'''

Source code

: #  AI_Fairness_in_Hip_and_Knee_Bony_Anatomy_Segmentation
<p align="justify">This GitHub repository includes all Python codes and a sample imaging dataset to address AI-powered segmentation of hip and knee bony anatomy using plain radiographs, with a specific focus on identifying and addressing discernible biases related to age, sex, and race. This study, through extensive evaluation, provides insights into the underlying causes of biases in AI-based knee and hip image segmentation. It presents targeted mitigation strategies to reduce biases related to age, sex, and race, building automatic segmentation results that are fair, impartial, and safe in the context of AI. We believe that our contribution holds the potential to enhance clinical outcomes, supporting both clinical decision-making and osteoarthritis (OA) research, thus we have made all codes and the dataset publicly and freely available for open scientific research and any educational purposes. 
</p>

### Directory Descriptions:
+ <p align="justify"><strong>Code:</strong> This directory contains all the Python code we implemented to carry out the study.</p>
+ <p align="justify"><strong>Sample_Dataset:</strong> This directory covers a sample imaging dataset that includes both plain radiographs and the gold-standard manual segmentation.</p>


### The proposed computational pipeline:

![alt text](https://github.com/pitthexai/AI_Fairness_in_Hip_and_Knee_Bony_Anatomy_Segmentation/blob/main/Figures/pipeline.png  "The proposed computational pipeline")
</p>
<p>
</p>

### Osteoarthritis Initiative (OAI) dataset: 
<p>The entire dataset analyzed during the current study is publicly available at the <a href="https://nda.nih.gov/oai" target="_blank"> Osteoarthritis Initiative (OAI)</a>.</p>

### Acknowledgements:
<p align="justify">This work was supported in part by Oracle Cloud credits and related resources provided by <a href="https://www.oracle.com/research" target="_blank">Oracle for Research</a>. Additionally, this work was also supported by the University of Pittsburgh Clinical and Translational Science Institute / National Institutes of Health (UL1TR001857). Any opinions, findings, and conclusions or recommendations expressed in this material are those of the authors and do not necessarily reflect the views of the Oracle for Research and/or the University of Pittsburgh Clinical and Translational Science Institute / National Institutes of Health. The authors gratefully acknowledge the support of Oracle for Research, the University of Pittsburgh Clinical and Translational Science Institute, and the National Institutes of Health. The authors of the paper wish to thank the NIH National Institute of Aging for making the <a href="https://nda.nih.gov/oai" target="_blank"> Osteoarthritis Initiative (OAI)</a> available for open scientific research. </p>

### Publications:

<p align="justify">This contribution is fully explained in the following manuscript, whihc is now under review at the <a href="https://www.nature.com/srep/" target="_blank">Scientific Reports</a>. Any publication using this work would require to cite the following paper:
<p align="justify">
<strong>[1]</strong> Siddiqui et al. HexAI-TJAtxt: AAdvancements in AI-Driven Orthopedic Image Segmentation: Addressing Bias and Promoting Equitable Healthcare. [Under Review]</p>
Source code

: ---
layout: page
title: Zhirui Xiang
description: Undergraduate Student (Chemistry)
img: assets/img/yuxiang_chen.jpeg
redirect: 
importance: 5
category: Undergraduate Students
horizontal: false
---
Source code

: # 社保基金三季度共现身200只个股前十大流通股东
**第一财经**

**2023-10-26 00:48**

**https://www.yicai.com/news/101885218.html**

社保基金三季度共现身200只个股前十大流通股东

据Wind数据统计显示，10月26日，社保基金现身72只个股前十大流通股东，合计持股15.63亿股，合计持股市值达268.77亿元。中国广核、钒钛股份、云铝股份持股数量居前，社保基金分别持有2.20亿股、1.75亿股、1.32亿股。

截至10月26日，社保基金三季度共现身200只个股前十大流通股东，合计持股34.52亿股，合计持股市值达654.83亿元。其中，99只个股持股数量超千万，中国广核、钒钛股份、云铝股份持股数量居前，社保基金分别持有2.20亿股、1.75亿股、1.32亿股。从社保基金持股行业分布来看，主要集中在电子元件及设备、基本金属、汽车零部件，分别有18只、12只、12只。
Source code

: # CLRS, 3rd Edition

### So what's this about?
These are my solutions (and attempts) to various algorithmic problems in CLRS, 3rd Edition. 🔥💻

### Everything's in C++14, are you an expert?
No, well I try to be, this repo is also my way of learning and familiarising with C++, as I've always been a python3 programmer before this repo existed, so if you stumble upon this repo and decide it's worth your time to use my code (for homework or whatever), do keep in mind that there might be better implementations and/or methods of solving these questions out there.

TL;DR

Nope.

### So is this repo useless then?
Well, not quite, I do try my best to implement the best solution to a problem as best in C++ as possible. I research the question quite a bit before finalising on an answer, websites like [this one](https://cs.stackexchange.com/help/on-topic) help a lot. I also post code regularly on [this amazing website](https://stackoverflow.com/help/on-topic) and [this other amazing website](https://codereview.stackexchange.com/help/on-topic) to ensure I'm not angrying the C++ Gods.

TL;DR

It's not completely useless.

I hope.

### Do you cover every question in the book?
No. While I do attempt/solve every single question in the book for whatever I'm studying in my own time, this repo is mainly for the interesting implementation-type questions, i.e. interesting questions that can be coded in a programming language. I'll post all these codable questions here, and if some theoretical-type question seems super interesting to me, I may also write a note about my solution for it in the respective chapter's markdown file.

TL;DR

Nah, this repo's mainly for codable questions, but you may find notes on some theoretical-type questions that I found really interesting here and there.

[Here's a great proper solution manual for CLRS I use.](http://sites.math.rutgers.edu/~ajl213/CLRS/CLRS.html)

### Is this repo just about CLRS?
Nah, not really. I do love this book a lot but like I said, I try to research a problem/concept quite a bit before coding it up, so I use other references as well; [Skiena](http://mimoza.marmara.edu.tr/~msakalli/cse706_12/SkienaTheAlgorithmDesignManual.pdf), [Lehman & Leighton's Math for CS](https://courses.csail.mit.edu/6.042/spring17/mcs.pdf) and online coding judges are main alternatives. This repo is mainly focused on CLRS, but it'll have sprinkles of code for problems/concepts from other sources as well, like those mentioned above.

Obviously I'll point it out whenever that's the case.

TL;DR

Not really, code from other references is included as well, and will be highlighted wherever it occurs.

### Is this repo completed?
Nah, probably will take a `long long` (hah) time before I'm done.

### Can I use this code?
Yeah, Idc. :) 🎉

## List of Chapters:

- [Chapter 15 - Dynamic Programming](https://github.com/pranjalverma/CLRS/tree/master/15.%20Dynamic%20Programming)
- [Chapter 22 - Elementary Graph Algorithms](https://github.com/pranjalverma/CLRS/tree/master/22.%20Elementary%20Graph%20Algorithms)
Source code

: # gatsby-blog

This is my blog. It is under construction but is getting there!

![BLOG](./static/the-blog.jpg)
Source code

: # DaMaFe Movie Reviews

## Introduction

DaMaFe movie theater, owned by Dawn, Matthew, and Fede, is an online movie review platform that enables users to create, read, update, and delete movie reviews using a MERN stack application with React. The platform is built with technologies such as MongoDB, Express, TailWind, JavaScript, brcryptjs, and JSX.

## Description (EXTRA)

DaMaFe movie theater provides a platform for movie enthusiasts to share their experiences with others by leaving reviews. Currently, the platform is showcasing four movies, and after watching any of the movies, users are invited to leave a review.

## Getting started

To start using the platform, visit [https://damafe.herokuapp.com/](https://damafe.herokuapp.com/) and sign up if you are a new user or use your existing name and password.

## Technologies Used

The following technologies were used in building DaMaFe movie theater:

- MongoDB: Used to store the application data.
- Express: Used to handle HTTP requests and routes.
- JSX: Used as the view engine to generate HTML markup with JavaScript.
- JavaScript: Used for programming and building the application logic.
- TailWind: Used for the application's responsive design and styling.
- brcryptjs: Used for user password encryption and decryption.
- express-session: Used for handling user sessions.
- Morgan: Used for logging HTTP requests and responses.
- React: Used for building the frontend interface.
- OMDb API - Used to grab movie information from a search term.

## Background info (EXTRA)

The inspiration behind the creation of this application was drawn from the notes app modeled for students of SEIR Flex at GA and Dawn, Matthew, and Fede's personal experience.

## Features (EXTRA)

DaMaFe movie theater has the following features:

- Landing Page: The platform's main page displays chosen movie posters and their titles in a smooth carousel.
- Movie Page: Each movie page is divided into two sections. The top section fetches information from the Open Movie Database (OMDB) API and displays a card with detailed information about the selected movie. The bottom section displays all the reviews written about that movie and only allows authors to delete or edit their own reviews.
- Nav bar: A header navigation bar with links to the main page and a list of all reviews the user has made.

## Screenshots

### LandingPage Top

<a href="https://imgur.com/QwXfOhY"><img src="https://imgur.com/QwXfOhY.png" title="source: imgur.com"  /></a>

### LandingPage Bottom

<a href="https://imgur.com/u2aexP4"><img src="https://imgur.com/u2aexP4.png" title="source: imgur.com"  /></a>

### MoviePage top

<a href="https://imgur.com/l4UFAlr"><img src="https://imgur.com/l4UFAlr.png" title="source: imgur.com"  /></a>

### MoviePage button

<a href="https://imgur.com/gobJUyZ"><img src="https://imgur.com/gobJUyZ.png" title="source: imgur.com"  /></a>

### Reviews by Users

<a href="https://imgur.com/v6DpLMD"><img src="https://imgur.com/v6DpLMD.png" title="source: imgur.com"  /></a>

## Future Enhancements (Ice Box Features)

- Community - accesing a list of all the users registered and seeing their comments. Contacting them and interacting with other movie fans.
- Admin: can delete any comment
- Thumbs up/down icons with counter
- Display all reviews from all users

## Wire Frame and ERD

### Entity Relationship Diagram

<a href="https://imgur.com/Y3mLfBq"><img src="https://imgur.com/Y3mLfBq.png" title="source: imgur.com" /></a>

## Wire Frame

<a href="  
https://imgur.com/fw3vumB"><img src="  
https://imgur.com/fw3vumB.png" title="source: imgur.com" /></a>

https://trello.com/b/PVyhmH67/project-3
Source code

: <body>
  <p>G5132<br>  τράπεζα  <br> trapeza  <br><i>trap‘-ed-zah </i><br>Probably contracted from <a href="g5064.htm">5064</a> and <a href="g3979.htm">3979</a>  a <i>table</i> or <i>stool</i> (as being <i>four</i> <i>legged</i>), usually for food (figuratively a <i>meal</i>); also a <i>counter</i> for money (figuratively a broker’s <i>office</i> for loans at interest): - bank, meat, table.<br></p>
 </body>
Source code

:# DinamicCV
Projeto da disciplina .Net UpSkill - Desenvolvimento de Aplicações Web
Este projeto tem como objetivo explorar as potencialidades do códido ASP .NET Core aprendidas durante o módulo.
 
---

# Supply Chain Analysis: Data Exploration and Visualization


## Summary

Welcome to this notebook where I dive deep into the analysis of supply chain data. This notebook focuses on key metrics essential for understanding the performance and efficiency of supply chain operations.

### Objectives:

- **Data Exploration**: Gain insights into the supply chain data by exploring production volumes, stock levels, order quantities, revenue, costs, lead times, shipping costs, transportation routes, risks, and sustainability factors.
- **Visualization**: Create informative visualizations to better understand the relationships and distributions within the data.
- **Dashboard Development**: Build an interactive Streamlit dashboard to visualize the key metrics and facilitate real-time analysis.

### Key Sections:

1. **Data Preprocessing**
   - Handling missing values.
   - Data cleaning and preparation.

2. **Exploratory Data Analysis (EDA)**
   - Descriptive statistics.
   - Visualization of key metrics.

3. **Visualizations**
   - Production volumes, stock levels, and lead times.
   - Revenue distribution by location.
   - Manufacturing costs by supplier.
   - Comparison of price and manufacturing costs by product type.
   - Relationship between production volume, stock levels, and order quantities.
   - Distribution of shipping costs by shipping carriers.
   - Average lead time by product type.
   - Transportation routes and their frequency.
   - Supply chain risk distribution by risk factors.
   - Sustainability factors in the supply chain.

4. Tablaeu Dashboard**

'''

WHAT YOU NEED TO DO: Scan the lines above for "2. **Exploratory Data Analysis (EDA)**" and for "- Manufacturing costs by supplier.". Repeat exactly the line holding each of them and every line in between.

RESPONSE AREA:
2. **Exploratory Data Analysis (EDA)**
   - Descriptive statistics.
   - Visualization of key metrics.

3. **Visualizations**
   - Production volumes, stock levels, and lead times.
   - Revenue distribution by location.
   - Manufacturing costs by supplier.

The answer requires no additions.